Copy out the entries that follow exactly, leaving every picture behind.

__Task inputs__.
________________________________________

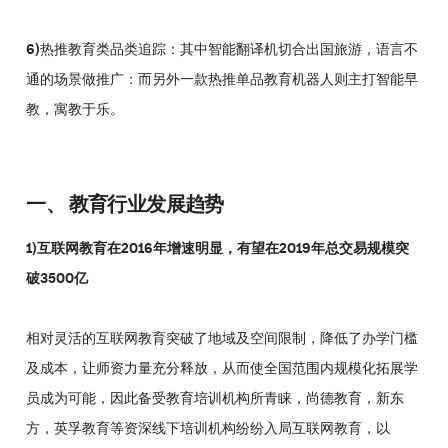
6)
热推教育类品类追踪：其中智能翻译机切合出国旅游，语言不
通的场景做推广：而另外一款热推单品教育机器人则主打智能早
教，寓教于乐。
一、 教育行业发展趋势
1)互联网教育在2016年增速明显，有望在2019年总交易规模突
破3500亿
相对灵活的互联网教育突破了地域及空间限制，降低了办学门槛
及成本，让师资力量充分释放，从而使全国范围内规模化拓展学
员成为可能，因此备受教育培训机构所青睐，尚德教育，新东
方，英孚教育等资深线下培训机构纷纷入局互联网教育，以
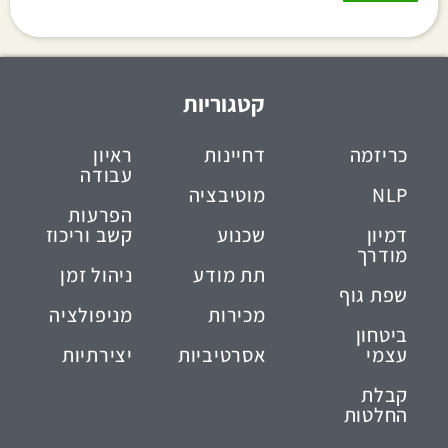
קטגוריות
כריזמה
דחיינות
ראיון
עבודה
NLP
מוטיבציה
הפרעות
דמיון
שכנוע
קשב וריכוז
מודרך
תת מודע
ניהול זמן
שפת גוף
מכירות
מניפולציה
ביטחון
עצמי
אסרטיביות
יצירתיות
קבלת
החלטות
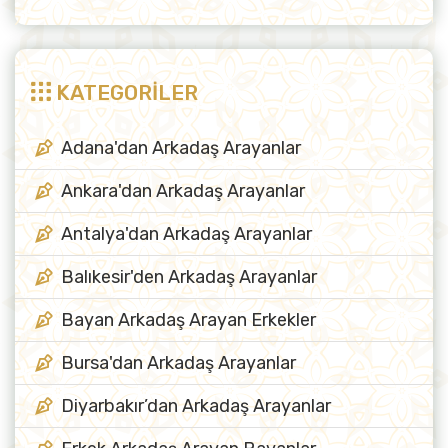
KATEGORİLER
Adana'dan Arkadaş Arayanlar
Ankara'dan Arkadaş Arayanlar
Antalya'dan Arkadaş Arayanlar
Balıkesir'den Arkadaş Arayanlar
Bayan Arkadaş Arayan Erkekler
Bursa'dan Arkadaş Arayanlar
Diyarbakır’dan Arkadaş Arayanlar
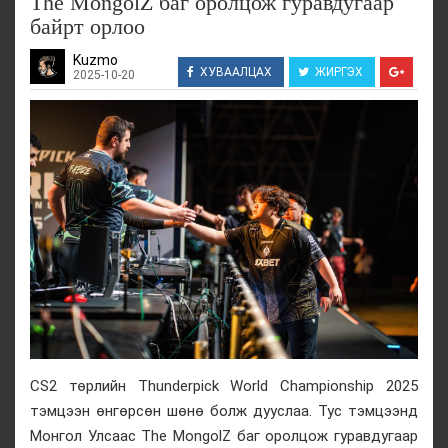
The MongolZ баг оролцож гуравдугаар
байрт орлоо
Kuzmo
ХУВААЛЦАХ
ЖИРГЭХ
2025-10-20
CS2 төрлийн Thunderpick World Championship 2025
тэмцээн өнгөрсөн шөнө болж дууслаа. Тус тэмцээнд
Монгол Улсаас The MongolZ баг оролцож гуравдугаар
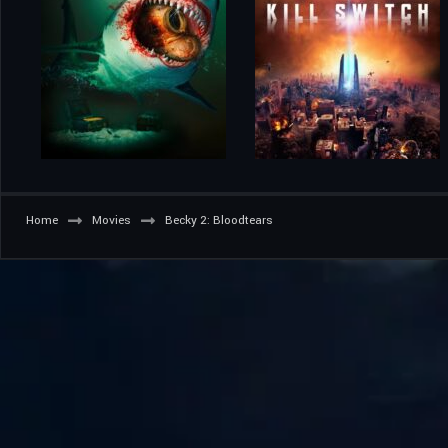
Home
Movies
Becky 2: Bloodtears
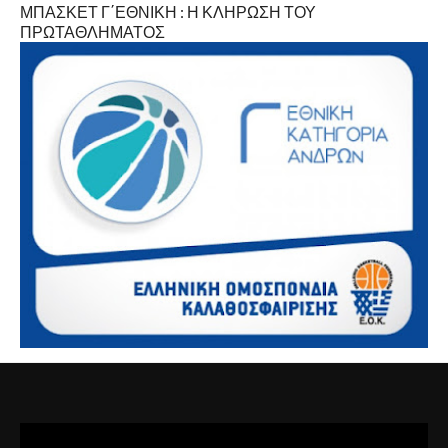
ΜΠΑΣΚΕΤ Γ΄ΕΘΝΙΚΗ : Η ΚΛΗΡΩΣΗ ΤΟΥ
ΠΡΩΤΑΘΛΗΜΑΤΟΣ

________________________________________

__Output__.
6)
热推教育类品类追踪：其中智能翻译机切合出国旅游，语言不
通的场景做推广：而另外一款热推单品教育机器人则主打智能早
教，寓教于乐。
一、 教育行业发展趋势
1)互联网教育在2016年增速明显，有望在2019年总交易规模突
破3500亿
相对灵活的互联网教育突破了地域及空间限制，降低了办学门槛
及成本，让师资力量充分释放，从而使全国范围内规模化拓展学
员成为可能，因此备受教育培训机构所青睐，尚德教育，新东
方，英孚教育等资深线下培训机构纷纷入局互联网教育，以
קטגוריות
כריזמה
דחיינות
ראיון
עבודה
NLP
מוטיבציה
הפרעות
דמיון
שכנוע
קשב וריכוז
מודרך
תת מודע
ניהול זמן
שפת גוף
מכירות
מניפולציה
ביטחון
עצמי
אסרטיביות
יצירתיות
קבלת
החלטות
KATEGORİLER
Adana'dan Arkadaş Arayanlar
Ankara'dan Arkadaş Arayanlar
Antalya'dan Arkadaş Arayanlar
Balıkesir'den Arkadaş Arayanlar
Bayan Arkadaş Arayan Erkekler
Bursa'dan Arkadaş Arayanlar
Diyarbakır’dan Arkadaş Arayanlar
The MongolZ баг оролцож гуравдугаар
байрт орлоо
Kuzmo
ХУВААЛЦАХ
ЖИРГЭХ
2025-10-20
CS2 төрлийн Thunderpick World Championship 2025
тэмцээн өнгөрсөн шөнө болж дууслаа. Тус тэмцээнд
Монгол Улсаас The MongolZ баг оролцож гуравдугаар
Home
Movies
Becky 2: Bloodtears
ΜΠΑΣΚΕΤ Γ΄ΕΘΝΙΚΗ : Η ΚΛΗΡΩΣΗ ΤΟΥ
ΠΡΩΤΑΘΛΗΜΑΤΟΣ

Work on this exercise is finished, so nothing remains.